Inspired dismayed by this:
Design is a game of whack-a-mole
Increasingly the projects I have planned in my backlog are sustainability focussed, if not in function then increasingly in execution. And this has marked an important turning point for me.
I design and make to solve problems (train display, room minder, lego house) but when I look at many of my past projects now my heart breaks because they are riddled with unsustainable stuff like plastic – as good as they are at their intended purpose, they are disasters in their unintended impact. I’m can’t justify these things in the context of their environmental impact, even if, in their intended use, they are a success.
How can I claim the title ‘designer’, solver of problems, if I’m contributing to bigger problems elsewhere? It’s no good solving locally if I’m creating problems globally. Fixing one person’s problems only to shit on someone else. The design process needs to be viewed as all-encompassing.

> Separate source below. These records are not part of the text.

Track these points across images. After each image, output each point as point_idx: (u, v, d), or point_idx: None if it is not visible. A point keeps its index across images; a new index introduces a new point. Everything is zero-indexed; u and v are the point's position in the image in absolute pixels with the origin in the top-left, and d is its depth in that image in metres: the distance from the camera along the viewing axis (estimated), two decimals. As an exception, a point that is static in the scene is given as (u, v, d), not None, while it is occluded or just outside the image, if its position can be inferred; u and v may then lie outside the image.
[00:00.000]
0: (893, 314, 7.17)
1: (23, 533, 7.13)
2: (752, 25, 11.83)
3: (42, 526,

Accepting that, let’s look at electronics. Electronics are generally appalling in terms of sustainability – built-in obsolescence, over-packaged, non-modular, aesthetics-over-impact. Designing with electronics, therefore, needs some special attention.

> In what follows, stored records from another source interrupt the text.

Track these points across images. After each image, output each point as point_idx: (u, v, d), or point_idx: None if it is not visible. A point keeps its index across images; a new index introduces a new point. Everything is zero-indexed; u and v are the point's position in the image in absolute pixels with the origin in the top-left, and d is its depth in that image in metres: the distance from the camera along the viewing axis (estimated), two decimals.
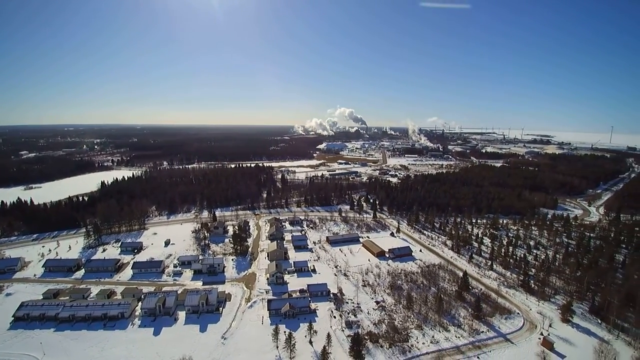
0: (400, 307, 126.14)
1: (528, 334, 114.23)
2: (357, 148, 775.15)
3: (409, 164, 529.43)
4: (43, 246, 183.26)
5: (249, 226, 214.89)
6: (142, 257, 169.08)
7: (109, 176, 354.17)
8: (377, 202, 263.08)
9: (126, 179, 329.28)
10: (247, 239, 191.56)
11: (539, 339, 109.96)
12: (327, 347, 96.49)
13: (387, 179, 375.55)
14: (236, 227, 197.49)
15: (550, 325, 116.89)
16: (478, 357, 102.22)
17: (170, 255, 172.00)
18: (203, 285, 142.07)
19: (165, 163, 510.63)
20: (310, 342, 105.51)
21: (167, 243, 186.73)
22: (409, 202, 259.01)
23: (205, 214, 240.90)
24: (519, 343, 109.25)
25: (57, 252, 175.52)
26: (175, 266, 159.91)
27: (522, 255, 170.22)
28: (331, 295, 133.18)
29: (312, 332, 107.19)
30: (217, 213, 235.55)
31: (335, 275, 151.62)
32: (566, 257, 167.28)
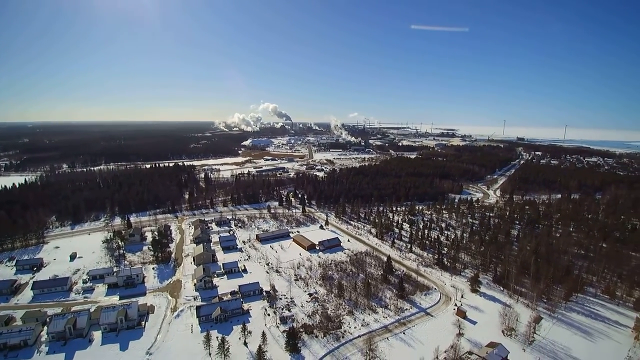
0: (332, 296, 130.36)
1: (444, 306, 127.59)
2: (283, 144, 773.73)
3: (334, 158, 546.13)
4: None
5: (171, 230, 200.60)
6: (43, 275, 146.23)
7: None
8: (306, 197, 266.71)
9: (17, 186, 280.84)
10: (169, 245, 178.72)
11: (454, 309, 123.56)
12: (262, 346, 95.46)
13: (314, 173, 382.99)
14: (155, 233, 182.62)
15: (462, 296, 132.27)
16: (404, 333, 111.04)
17: (78, 270, 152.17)
18: (120, 299, 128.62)
19: (65, 166, 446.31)
20: (245, 344, 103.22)
21: (73, 257, 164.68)
22: (335, 195, 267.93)
23: (118, 220, 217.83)
24: (437, 315, 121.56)
25: None
26: (85, 282, 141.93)
27: (436, 237, 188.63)
28: (264, 293, 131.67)
29: (246, 333, 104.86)
30: (132, 219, 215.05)
31: (267, 272, 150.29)
32: (472, 236, 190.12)
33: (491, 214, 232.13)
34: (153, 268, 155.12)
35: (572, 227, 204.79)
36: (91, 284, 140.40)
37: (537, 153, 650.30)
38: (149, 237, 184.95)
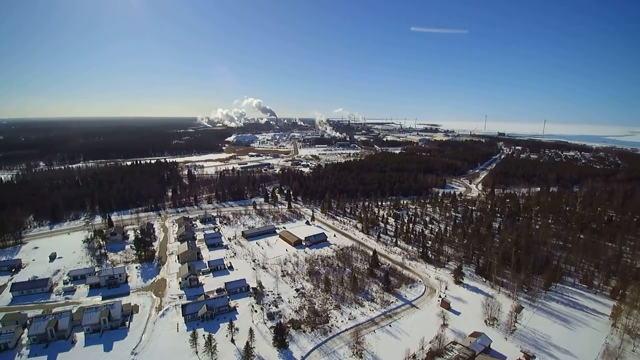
0: (319, 291, 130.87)
1: (429, 298, 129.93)
2: (268, 140, 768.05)
3: (319, 153, 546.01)
4: None
5: (154, 229, 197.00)
6: (22, 276, 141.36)
7: None
8: (291, 193, 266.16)
9: None
10: (153, 243, 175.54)
11: (438, 301, 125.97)
12: (250, 342, 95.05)
13: (300, 169, 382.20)
14: (138, 231, 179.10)
15: (446, 288, 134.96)
16: (390, 325, 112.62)
17: (59, 270, 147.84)
18: (103, 300, 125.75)
19: (42, 164, 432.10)
20: (232, 341, 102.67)
21: (52, 257, 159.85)
22: (321, 191, 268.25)
23: (99, 219, 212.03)
24: (422, 307, 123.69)
25: None
26: (65, 282, 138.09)
27: (420, 230, 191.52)
28: (251, 290, 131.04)
29: (233, 330, 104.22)
30: (114, 217, 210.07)
31: (254, 269, 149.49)
32: (455, 229, 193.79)
33: (473, 208, 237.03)
34: (136, 267, 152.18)
35: (551, 219, 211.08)
36: (72, 284, 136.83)
37: (517, 147, 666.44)
38: (132, 235, 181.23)
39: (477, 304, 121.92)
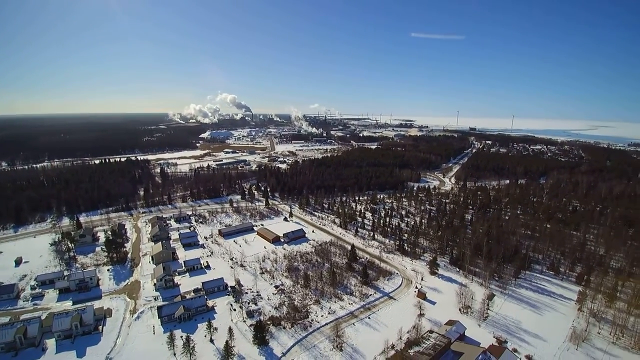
0: (298, 287, 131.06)
1: (406, 289, 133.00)
2: (244, 136, 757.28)
3: (296, 149, 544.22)
4: None
5: (126, 229, 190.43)
6: None
7: None
8: (269, 189, 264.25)
9: None
10: (125, 244, 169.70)
11: (415, 292, 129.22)
12: (229, 341, 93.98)
13: (277, 165, 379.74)
14: (109, 232, 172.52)
15: (422, 279, 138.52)
16: (369, 317, 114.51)
17: (25, 275, 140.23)
18: (74, 304, 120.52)
19: (4, 164, 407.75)
20: (211, 341, 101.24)
21: (18, 262, 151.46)
22: (299, 187, 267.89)
23: (67, 221, 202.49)
24: (400, 298, 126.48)
25: None
26: (33, 288, 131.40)
27: (397, 224, 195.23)
28: (229, 288, 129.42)
29: (212, 330, 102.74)
30: (82, 219, 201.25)
31: (232, 267, 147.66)
32: (430, 221, 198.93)
33: (447, 200, 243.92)
34: (108, 270, 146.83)
35: (519, 210, 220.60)
36: (40, 289, 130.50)
37: (487, 142, 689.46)
38: (102, 237, 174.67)
39: (452, 293, 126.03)
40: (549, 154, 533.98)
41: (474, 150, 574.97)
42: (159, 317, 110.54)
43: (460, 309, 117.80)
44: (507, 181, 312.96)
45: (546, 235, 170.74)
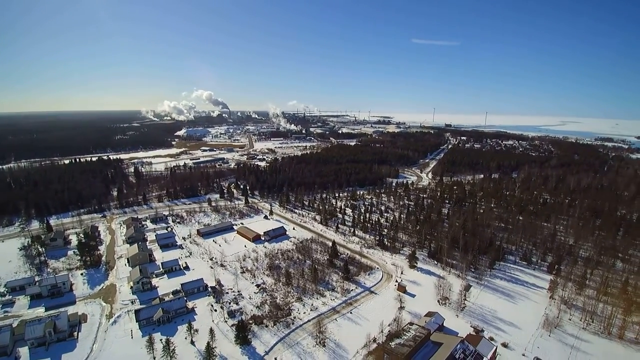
0: (280, 285, 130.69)
1: (387, 283, 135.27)
2: (221, 133, 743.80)
3: (275, 147, 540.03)
4: None
5: (99, 231, 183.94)
6: None
7: None
8: (248, 188, 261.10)
9: None
10: (99, 247, 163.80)
11: (395, 285, 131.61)
12: (211, 342, 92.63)
13: (256, 163, 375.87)
14: (81, 235, 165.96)
15: (402, 273, 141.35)
16: (351, 312, 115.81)
17: None
18: (46, 311, 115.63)
19: None
20: (192, 342, 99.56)
21: None
22: (279, 184, 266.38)
23: (36, 224, 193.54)
24: (380, 292, 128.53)
25: None
26: (2, 295, 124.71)
27: (376, 220, 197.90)
28: (209, 289, 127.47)
29: (192, 331, 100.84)
30: (53, 221, 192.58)
31: (212, 267, 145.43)
32: (408, 216, 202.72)
33: (424, 195, 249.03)
34: (82, 274, 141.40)
35: (493, 203, 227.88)
36: (10, 296, 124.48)
37: (462, 138, 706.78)
38: (74, 240, 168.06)
39: (431, 286, 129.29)
40: (521, 149, 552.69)
41: (449, 146, 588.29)
42: (137, 321, 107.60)
43: (438, 301, 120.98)
44: (482, 176, 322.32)
45: (519, 227, 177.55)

I need to change my process to avoid being (and aspiring to be) one of these mass producers of landfill. I need to design and make without unintentionally destroying.

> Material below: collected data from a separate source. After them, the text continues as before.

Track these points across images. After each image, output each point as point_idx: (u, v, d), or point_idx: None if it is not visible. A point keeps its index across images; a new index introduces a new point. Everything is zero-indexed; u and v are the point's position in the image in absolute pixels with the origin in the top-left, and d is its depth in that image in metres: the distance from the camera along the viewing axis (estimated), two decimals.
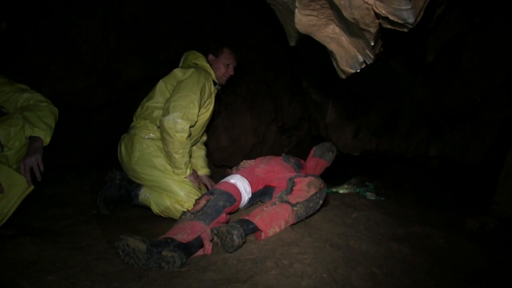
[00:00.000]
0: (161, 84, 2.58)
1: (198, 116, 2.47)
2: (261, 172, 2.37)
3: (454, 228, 2.18)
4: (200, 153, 2.92)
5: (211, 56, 2.74)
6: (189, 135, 2.42)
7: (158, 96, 2.56)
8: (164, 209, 2.39)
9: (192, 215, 1.83)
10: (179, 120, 2.31)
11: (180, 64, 2.76)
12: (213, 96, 2.67)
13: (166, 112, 2.36)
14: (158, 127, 2.49)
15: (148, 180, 2.41)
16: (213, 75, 2.68)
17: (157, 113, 2.52)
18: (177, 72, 2.57)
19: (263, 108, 4.13)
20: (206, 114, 2.64)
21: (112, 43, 3.07)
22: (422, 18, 1.19)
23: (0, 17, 2.51)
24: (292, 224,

Consider this question, for example: Is PLA bio degradable? ...the answer is no. fuck. I thought it was. Well it turns out it does break down but only in industrial composting, it's friendlier to make than oil-based plastics but its still problematic in a big way. One option is willow flex, i'll look into that, its Inherently biodegradable, so not good enough but better.
When it comes to manufacturing and making, rather than go straignt o 3D print, what I’ve decided to do with my current project is to use sustainable or recycled stuff. I always prototype and iterate, thinking in physical form is non-negotiable, but instead of 3d printing bits, I’ll be using old bits of plastic, tubs, bottles and offcuts. And…
- It’s quicker to prototype like this than model, then wait, for 3d prints
- The aesthetic is rougher, but I think this could be its beauty
I need to move away from the ultra-high-tech-fetish-finish of glass and aluminium. (that I really worked hard to get in my last make but I’m already annoyed at the heavy-on-the-environment process that this took to achieve.)
I’m gonna continue to be as modular as possible with electronics, I always hoard and break up old binned electronics from the street (much to the annoyance of my family) so ‘innovate’ with what I’ve got. A true hackers approach. If I have to buy bits I’ll at least try to get them from local suppliers and desperately try not to fly them over from the far east. (I need to start looking for sustainable producers too. Anyone? )
I realise that while I’m writing I’m forming some kind of manifesto for my self – Embrace the aesthetic of the materials – Prototype with trash – Tear down and reuse electronics – Think before using plastic – Always be looking for sustainable suppliers.
This is just a start but I’m excited to move towards what I see as the true nature of design and avoiding the whack-a-mole of solving one problem only to create another one.